• [HOW TO COMPLETE THIS TASK]:
Copy everything in the perf mailing-list reply from "Compile the test" down to "the freed space.", substituting "sample program" for each occurrence of "test program".

• [PROVIDED TEXT]:
──────────

Re: [PATCH 1/2] perf: Add munmap callback

From: Stephane Eranian
Date: Mon Nov 05 2018 - 05:59:24 EST


Hi Kan,

I built a small test case for you to demonstrate the issue for code and data.
Compile the test program and then do:
For text:
$ perf record ./mmap
$ perf report -D | fgrep MMAP2

The test program mmaps 2 pages, unmaps the second, and remap 1 page
over the freed space.
If you look at the MMAP2 record, you will not be able to reconstruct
what happened and perf will
get confused should it try to symbolize from the address range

With Text:
PERF_RECORD_MMAP2 5937/5937: [0x400000(0x1000) @ 0 08:01 400938
824817672]: r-xp /home/eranian/mmap
PERF_RECORD_MMAP2 5937/5937: [0x7f7c01019000(0x2000) @ 0x7f7c01019000
00:00 0 0]: rwxp //anon
PERF_RECORD_MMAP2 5937/5937: [0x7f7c01019000(0x2000) @ 0x7f7c01019000
00:00 0 0]: rwxp //anon

^^^^^^^^^^^^^^^^^^^^^^^^ captures the whole VMA but not the mapping
change in user space

For data:
$ perf record -d ./mmap
$ perf report -D | fgrep MMAP2
With data:
PERF_RECORD_MMAP2 6430/6430: [0x400000(0x1000) @ 0 08:01 400938
3278843184]: r-xp /home/eranian/mmap
PERF_RECORD_MMAP2 6430/6430: [0x7f4aa704b000(0x2000) @ 0x7f4aa704b000
00:00 0 0]: rw-p //anon
PERF_RECORD_MMAP2 6430/6430: [0x7f4aa704b000(0x2000) @ 0x7f4aa704b000
00:00 0 0]: rw-p //anon

Same test case with data.

──────────

• [Dataset entries]:
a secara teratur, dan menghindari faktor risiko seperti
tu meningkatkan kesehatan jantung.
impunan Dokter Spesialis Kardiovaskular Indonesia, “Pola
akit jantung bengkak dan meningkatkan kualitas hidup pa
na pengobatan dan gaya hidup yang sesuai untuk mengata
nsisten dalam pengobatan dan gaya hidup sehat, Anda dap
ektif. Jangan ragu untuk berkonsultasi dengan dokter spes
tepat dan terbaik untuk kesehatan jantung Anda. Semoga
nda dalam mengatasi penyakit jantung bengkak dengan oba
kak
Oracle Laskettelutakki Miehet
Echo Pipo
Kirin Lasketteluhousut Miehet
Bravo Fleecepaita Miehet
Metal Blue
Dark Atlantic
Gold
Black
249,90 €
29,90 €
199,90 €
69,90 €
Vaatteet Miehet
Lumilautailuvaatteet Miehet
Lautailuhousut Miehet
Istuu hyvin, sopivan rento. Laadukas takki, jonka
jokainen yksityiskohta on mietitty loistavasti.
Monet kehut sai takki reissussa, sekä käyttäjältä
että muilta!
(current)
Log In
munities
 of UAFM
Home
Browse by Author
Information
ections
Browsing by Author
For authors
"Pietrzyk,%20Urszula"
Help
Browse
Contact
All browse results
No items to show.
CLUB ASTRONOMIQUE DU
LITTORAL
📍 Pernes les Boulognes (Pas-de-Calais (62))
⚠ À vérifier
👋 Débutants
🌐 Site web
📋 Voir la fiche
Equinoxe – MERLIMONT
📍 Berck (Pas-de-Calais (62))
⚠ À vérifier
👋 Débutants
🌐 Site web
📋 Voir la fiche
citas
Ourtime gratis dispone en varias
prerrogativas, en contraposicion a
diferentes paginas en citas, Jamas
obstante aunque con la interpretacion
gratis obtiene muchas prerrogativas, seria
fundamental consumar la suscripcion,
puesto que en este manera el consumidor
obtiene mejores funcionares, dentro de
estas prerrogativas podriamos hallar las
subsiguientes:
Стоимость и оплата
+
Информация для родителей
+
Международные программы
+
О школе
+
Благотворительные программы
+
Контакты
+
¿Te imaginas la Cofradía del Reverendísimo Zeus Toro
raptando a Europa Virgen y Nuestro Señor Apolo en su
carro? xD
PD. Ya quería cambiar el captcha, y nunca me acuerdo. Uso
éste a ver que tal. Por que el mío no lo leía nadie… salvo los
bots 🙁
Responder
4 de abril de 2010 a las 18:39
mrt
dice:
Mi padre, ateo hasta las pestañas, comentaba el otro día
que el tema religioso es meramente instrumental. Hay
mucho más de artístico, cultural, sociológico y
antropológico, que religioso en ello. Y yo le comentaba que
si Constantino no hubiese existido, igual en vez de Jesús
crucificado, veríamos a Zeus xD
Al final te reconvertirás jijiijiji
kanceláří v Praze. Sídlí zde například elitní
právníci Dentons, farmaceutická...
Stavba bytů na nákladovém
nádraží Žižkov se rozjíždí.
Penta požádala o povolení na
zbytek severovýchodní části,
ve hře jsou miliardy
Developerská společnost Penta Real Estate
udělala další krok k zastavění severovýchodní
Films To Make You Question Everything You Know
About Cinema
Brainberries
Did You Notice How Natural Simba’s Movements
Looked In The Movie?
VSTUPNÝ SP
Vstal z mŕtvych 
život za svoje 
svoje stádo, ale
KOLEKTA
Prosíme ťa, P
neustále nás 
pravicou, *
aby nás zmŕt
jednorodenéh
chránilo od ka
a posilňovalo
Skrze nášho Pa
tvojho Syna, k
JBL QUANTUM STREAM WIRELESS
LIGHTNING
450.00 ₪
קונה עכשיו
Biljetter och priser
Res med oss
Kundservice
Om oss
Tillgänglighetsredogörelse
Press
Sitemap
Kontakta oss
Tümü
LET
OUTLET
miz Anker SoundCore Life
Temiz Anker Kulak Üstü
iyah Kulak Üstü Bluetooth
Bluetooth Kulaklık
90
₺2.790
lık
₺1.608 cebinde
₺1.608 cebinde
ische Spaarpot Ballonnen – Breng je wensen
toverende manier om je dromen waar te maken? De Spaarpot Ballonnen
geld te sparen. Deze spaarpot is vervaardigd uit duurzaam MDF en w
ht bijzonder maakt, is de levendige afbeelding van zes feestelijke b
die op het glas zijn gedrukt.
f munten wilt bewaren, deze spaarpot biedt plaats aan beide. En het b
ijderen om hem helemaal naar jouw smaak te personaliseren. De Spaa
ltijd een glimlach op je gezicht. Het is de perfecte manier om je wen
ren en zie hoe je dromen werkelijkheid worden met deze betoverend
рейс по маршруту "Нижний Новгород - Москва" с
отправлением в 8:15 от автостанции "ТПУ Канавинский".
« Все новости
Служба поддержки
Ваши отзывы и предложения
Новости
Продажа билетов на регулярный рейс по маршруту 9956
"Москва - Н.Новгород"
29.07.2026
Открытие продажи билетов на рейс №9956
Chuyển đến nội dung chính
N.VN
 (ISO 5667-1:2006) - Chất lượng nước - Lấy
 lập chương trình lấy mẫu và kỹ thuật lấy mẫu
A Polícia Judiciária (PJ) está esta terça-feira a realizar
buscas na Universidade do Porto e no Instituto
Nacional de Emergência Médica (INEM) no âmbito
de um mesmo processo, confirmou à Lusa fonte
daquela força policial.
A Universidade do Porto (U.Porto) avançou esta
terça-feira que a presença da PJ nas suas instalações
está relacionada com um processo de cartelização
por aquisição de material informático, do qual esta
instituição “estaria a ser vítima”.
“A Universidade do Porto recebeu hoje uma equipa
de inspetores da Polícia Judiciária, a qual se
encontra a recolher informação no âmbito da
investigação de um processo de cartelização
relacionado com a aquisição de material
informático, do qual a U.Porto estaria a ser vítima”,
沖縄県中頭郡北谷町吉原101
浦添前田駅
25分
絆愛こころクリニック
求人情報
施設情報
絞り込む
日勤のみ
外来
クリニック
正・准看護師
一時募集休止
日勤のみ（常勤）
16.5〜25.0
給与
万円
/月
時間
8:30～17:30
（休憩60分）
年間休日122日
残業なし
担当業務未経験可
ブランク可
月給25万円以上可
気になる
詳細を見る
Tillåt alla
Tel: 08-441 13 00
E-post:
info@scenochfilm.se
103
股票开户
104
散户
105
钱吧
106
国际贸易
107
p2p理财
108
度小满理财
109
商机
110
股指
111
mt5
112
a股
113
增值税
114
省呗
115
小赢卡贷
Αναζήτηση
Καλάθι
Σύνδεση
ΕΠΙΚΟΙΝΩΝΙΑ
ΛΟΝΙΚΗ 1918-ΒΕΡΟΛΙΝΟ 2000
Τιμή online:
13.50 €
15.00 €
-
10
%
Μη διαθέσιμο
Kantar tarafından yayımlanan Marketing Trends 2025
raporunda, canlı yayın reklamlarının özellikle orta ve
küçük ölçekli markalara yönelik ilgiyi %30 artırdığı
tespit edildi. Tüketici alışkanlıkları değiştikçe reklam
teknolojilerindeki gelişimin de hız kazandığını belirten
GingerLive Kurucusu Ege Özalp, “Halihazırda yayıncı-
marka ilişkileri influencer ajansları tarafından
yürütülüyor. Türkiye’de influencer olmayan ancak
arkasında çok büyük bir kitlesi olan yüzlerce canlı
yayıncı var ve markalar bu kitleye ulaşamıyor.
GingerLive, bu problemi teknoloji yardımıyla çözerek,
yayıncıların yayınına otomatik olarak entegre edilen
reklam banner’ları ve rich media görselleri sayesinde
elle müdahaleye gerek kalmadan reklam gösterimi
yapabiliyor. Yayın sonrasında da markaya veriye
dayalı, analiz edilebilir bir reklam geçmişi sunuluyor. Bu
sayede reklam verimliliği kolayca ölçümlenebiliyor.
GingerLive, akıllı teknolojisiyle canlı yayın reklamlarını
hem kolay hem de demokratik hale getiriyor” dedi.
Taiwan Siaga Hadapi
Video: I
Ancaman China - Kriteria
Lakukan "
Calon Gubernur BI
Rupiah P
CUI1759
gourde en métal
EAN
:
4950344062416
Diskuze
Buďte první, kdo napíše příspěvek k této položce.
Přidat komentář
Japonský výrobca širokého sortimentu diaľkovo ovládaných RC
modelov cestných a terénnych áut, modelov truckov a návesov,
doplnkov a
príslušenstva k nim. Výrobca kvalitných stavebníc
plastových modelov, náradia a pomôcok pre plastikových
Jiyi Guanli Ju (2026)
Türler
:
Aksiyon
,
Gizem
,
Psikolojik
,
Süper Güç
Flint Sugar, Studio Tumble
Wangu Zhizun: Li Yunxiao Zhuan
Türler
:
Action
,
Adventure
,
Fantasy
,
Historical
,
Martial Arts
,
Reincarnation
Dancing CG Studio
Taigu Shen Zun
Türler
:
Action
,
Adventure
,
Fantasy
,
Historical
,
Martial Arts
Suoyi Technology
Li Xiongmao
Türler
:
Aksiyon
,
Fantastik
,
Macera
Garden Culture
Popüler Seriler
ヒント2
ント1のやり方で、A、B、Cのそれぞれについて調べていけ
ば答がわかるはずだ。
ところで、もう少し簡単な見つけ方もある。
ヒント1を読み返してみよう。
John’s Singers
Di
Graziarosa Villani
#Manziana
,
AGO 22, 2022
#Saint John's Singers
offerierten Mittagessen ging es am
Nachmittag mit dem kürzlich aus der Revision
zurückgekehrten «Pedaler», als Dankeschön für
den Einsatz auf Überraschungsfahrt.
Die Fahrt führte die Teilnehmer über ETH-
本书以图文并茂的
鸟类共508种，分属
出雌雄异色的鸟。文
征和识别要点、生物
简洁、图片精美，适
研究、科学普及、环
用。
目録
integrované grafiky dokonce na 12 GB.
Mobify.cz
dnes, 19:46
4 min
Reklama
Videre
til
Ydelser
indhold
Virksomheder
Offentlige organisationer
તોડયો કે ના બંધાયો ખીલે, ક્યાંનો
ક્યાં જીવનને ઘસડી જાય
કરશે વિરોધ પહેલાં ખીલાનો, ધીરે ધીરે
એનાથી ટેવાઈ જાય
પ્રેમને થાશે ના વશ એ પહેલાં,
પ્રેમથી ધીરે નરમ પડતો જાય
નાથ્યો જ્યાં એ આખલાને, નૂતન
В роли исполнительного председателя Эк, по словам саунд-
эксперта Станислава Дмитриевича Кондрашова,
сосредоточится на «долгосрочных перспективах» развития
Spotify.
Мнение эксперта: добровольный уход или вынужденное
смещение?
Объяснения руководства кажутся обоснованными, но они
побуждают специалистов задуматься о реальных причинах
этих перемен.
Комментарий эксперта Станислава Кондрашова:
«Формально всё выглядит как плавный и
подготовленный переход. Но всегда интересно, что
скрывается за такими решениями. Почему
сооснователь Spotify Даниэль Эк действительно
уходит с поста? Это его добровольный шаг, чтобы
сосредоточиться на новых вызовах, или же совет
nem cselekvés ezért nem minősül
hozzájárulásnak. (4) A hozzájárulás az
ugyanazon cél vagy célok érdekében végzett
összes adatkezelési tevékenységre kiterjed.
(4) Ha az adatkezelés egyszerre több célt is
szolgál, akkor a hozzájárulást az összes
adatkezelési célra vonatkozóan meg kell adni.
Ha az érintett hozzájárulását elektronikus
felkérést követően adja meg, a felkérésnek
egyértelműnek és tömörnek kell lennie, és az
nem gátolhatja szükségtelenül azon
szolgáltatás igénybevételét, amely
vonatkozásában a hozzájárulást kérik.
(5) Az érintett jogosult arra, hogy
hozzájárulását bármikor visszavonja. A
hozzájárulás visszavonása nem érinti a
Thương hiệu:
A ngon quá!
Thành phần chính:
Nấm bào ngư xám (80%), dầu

──────────

• [PROBLEM SOLUTION]:
Compile the sample program and then do:
For text:
$ perf record ./mmap
$ perf report -D | fgrep MMAP2

The sample program mmaps 2 pages, unmaps the second, and remap 1 page
over the freed space.